» **Work order**: Every line below needs to be printed again exactly, without any of its pictures.
______
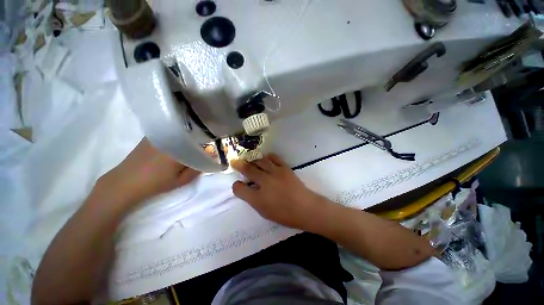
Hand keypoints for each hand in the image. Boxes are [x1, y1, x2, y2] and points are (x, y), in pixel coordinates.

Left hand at [96, 138, 200, 208]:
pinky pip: (169, 134)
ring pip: (180, 134)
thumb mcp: (181, 181)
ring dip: (187, 139)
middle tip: (202, 151)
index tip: (210, 153)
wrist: (125, 183)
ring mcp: (159, 136)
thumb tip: (209, 159)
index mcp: (180, 148)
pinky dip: (176, 137)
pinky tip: (176, 144)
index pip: (201, 144)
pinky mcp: (150, 137)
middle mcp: (170, 138)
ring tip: (190, 147)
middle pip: (191, 136)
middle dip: (199, 142)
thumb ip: (197, 169)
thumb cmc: (156, 183)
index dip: (208, 148)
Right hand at [231, 154, 330, 229]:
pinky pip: (274, 158)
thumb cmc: (285, 214)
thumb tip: (248, 188)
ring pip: (260, 161)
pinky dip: (268, 157)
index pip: (240, 189)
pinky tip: (266, 158)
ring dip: (253, 160)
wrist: (305, 207)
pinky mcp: (285, 168)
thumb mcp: (265, 212)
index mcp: (258, 198)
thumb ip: (254, 200)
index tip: (238, 185)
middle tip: (235, 161)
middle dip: (239, 165)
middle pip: (248, 170)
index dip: (236, 186)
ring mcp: (275, 173)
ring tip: (251, 160)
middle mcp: (265, 182)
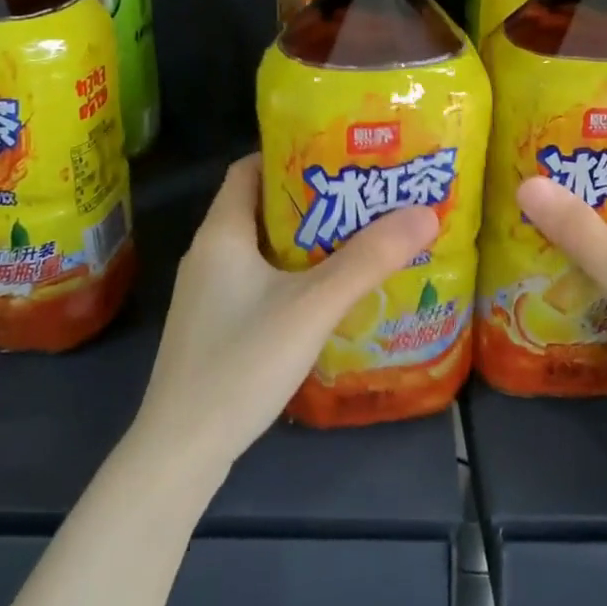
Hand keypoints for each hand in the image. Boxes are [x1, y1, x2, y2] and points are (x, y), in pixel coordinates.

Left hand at [133, 154, 440, 478]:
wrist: (181, 452)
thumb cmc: (241, 363)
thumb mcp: (312, 306)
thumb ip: (368, 260)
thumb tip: (425, 213)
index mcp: (221, 233)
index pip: (249, 168)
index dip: (290, 153)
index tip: (339, 155)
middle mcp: (208, 255)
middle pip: (260, 206)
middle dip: (311, 198)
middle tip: (363, 196)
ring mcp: (208, 294)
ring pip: (261, 248)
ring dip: (304, 239)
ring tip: (356, 237)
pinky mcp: (214, 326)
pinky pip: (257, 280)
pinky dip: (291, 274)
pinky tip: (326, 293)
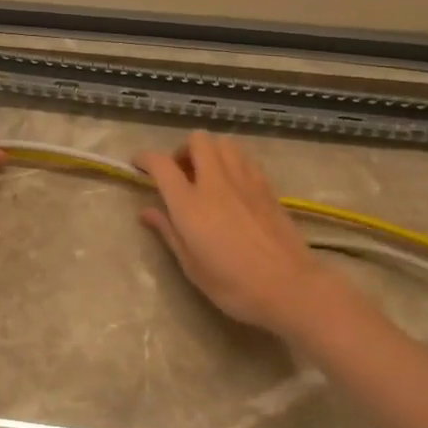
______
» **Response below**:
Hand keypoints for each hand in the image. Boxes are [x1, y1, x2, y2] and points are (x, y), in pixel coordinates.

Left hand at [96, 138, 200, 208]:
pinky pip: (169, 134)
ring pip: (180, 134)
thumb mcp: (181, 181)
ring dip: (187, 139)
middle tip: (202, 151)
index tip: (210, 153)
wrist: (125, 183)
ring mcp: (159, 136)
thumb tip: (209, 159)
index mcp: (180, 148)
pinky dip: (176, 137)
pinky tip: (176, 144)
index pip: (201, 144)
pinky mcp: (150, 137)
middle mcp: (170, 138)
ring tip: (190, 147)
middle pip: (191, 136)
middle dip: (199, 142)
thumb ip: (197, 169)
thumb cmc: (156, 183)
index dip: (208, 148)
Right hand at [231, 154, 330, 229]:
pinky pip: (274, 158)
thumb cmc: (285, 214)
thumb tip: (248, 188)
ring pip: (260, 161)
pinky dip: (268, 157)
index pip: (240, 189)
pinky tip: (266, 158)
ring dip: (253, 160)
wrist: (305, 207)
pinky mcp: (285, 168)
thumb mcp: (265, 212)
index mcp: (258, 198)
thumb ip: (254, 200)
index tip: (238, 185)
middle tip: (235, 161)
middle dip: (239, 165)
middle pip: (248, 170)
index dip: (236, 186)
ring mcp: (275, 173)
ring tip: (251, 160)
middle mcp: (265, 182)
Hand keypoints for each hand in the image. Boxes are [x1, y1, x2, y2] and points are (x, y), in pixel coordinates.

Left hand at [133, 154, 440, 478]:
wrist: (181, 452)
thumb cmc: (241, 363)
thumb mcp: (312, 306)
thumb ip: (368, 260)
thumb tip: (425, 213)
index mcp: (221, 233)
index pip: (249, 168)
index dip: (290, 153)
index tip: (339, 155)
middle mcp: (208, 255)
middle pip: (260, 206)
middle dip: (311, 198)
middle tip: (363, 196)
ring mcp: (208, 294)
ring pip: (261, 248)
ring dip: (304, 239)
ring tip: (356, 237)
pinky mcp: (214, 326)
pinky pip: (257, 280)
pinky dip: (291, 274)
pinky tip: (326, 293)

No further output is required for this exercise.